Exercise requirements> Give every entry again, exactly as it stands.

Supplied entries>
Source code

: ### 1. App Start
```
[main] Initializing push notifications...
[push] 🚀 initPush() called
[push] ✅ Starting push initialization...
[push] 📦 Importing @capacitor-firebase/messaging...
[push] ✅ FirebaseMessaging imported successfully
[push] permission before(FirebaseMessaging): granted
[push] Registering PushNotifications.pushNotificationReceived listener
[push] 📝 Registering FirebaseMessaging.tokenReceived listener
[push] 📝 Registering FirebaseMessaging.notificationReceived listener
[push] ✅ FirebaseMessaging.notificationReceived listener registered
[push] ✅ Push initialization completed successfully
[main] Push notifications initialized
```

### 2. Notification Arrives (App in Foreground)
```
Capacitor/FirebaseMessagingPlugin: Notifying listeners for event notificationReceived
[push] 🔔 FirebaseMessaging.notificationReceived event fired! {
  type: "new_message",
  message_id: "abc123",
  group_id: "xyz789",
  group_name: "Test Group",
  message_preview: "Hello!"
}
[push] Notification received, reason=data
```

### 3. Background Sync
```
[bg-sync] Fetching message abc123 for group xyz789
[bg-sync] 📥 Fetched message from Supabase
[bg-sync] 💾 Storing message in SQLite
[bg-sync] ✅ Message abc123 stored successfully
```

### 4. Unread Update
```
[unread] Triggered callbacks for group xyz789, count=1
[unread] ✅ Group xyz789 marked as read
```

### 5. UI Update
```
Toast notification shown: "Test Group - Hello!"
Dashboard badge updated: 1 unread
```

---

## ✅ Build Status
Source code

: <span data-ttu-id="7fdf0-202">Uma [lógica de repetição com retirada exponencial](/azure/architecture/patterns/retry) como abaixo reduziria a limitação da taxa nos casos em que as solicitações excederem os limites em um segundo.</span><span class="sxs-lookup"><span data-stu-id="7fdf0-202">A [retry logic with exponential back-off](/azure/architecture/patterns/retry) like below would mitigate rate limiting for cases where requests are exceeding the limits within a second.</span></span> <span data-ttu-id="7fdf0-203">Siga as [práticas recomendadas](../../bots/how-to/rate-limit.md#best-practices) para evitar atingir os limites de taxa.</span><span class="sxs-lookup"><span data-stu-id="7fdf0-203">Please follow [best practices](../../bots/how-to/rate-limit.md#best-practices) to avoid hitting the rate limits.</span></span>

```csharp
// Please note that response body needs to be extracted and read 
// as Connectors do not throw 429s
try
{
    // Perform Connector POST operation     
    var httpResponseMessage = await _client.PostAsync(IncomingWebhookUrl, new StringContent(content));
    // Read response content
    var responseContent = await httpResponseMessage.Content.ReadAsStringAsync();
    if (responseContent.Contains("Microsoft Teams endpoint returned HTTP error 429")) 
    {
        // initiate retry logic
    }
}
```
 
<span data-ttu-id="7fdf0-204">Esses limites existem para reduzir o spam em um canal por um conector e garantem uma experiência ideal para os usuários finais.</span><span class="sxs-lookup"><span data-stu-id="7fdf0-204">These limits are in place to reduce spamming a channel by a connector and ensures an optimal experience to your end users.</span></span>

Response area>
Source code

: ### 1. App Start
```
[main] Initializing push notifications...
[push] 🚀 initPush() called
[push] ✅ Starting push initialization...
[push] 📦 Importing @capacitor-firebase/messaging...
[push] ✅ FirebaseMessaging imported successfully
[push] permission before(FirebaseMessaging): granted
[push] Registering PushNotifications.pushNotificationReceived listener
[push] 📝 Registering FirebaseMessaging.tokenReceived listener
[push] 📝 Registering FirebaseMessaging.notificationReceived listener
[push] ✅ FirebaseMessaging.notificationReceived listener registered
[push] ✅ Push initialization completed successfully
[main] Push notifications initialized
```

### 2. Notification Arrives (App in Foreground)
```
Capacitor/FirebaseMessagingPlugin: Notifying listeners for event notificationReceived
[push] 🔔 FirebaseMessaging.notificationReceived event fired! {
  type: "new_message",
  message_id: "abc123",
  group_id: "xyz789",
  group_name: "Test Group",
  message_preview: "Hello!"
}
[push] Notification received, reason=data
```

### 3. Background Sync
```
[bg-sync] Fetching message abc123 for group xyz789
[bg-sync] 📥 Fetched message from Supabase
[bg-sync] 💾 Storing message in SQLite
[bg-sync] ✅ Message abc123 stored successfully
```

### 4. Unread Update
```
[unread] Triggered callbacks for group xyz789, count=1
[unread] ✅ Group xyz789 marked as read
```

### 5. UI Update
```
Toast notification shown: "Test Group - Hello!"
Dashboard badge updated: 1 unread
```

---

## ✅ Build Status
Source code

: <span data-ttu-id="7fdf0-202">Uma [lógica de repetição com retirada exponencial](/azure/architecture/patterns/retry) como abaixo reduziria a limitação da taxa nos casos em que as solicitações excederem os limites em um segundo.</span><span class="sxs-lookup"><span data-stu-id="7fdf0-202">A [retry logic with exponential back-off](/azure/architecture/patterns/retry) like below would mitigate rate limiting for cases where requests are exceeding the limits within a second.</span></span> <span data-ttu-id="7fdf0-203">Siga as [práticas recomendadas](../../bots/how-to/rate-limit.md#best-practices) para evitar atingir os limites de taxa.</span><span class="sxs-lookup"><span data-stu-id="7fdf0-203">Please follow [best practices](../../bots/how-to/rate-limit.md#best-practices) to avoid hitting the rate limits.</span></span>

```csharp
// Please note that response body needs to be extracted and read 
// as Connectors do not throw 429s
try
{
    // Perform Connector POST operation     
    var httpResponseMessage = await _client.PostAsync(IncomingWebhookUrl, new StringContent(content));
    // Read response content
    var responseContent = await httpResponseMessage.Content.ReadAsStringAsync();
    if (responseContent.Contains("Microsoft Teams endpoint returned HTTP error 429")) 
    {
        // initiate retry logic
    }
}
```
 
<span data-ttu-id="7fdf0-204">Esses limites existem para reduzir o spam em um canal por um conector e garantem uma experiência ideal para os usuários finais.</span><span class="sxs-lookup"><span data-stu-id="7fdf0-204">These limits are in place to reduce spamming a channel by a connector and ensures an optimal experience to your end users.</span></span>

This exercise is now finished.